• THE PROBLEM: Reproduce each of the lines below with no changes at all.

──────── EXTRACTED MATERIAL ────────

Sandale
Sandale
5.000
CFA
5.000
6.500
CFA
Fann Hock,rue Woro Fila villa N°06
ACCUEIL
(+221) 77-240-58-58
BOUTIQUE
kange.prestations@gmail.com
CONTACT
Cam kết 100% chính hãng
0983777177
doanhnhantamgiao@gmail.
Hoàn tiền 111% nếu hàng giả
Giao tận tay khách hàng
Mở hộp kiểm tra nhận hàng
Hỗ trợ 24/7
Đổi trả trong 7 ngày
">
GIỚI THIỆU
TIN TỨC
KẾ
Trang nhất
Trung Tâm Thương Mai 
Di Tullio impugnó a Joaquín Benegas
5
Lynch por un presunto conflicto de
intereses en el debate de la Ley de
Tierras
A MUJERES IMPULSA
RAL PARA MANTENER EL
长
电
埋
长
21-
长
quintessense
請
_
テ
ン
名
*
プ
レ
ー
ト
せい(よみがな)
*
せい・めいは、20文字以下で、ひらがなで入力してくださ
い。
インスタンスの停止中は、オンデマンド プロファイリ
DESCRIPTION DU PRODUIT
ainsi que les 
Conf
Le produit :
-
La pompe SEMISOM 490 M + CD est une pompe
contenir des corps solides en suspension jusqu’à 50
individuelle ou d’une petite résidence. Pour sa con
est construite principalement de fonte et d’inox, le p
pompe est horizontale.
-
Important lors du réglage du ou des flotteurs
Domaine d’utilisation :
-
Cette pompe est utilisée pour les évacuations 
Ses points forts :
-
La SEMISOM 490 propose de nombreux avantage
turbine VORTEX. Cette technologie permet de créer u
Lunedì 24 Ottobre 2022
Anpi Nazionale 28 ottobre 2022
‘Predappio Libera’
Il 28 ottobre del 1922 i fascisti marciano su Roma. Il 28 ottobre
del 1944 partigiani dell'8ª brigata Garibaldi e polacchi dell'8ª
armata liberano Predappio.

────────

• TASK RESULT:
Sandale
Sandale
5.000
CFA
5.000
6.500
CFA
Fann Hock,rue Woro Fila villa N°06
ACCUEIL
(+221) 77-240-58-58
BOUTIQUE
kange.prestations@gmail.com
CONTACT
Cam kết 100% chính hãng
0983777177
doanhnhantamgiao@gmail.
Hoàn tiền 111% nếu hàng giả
Giao tận tay khách hàng
Mở hộp kiểm tra nhận hàng
Hỗ trợ 24/7
Đổi trả trong 7 ngày
">
GIỚI THIỆU
TIN TỨC
KẾ
Trang nhất
Trung Tâm Thương Mai 
Di Tullio impugnó a Joaquín Benegas
5
Lynch por un presunto conflicto de
intereses en el debate de la Ley de
Tierras
A MUJERES IMPULSA
RAL PARA MANTENER EL
长
电
埋
长
21-
长
quintessense
請
_
テ
ン
名
*
プ
レ
ー
ト
せい(よみがな)
*
せい・めいは、20文字以下で、ひらがなで入力してくださ
い。
インスタンスの停止中は、オンデマンド プロファイリ
DESCRIPTION DU PRODUIT
ainsi que les 
Conf
Le produit :
-
La pompe SEMISOM 490 M + CD est une pompe
contenir des corps solides en suspension jusqu’à 50
individuelle ou d’une petite résidence. Pour sa con
est construite principalement de fonte et d’inox, le p
pompe est horizontale.
-
Important lors du réglage du ou des flotteurs
Domaine d’utilisation :
-
Cette pompe est utilisée pour les évacuations 
Ses points forts :
-
La SEMISOM 490 propose de nombreux avantage
turbine VORTEX. Cette technologie permet de créer u
Lunedì 24 Ottobre 2022
Anpi Nazionale 28 ottobre 2022
‘Predappio Libera’
Il 28 ottobre del 1922 i fascisti marciano su Roma. Il 28 ottobre
del 1944 partigiani dell'8ª brigata Garibaldi e polacchi dell'8ª
armata liberano Predappio.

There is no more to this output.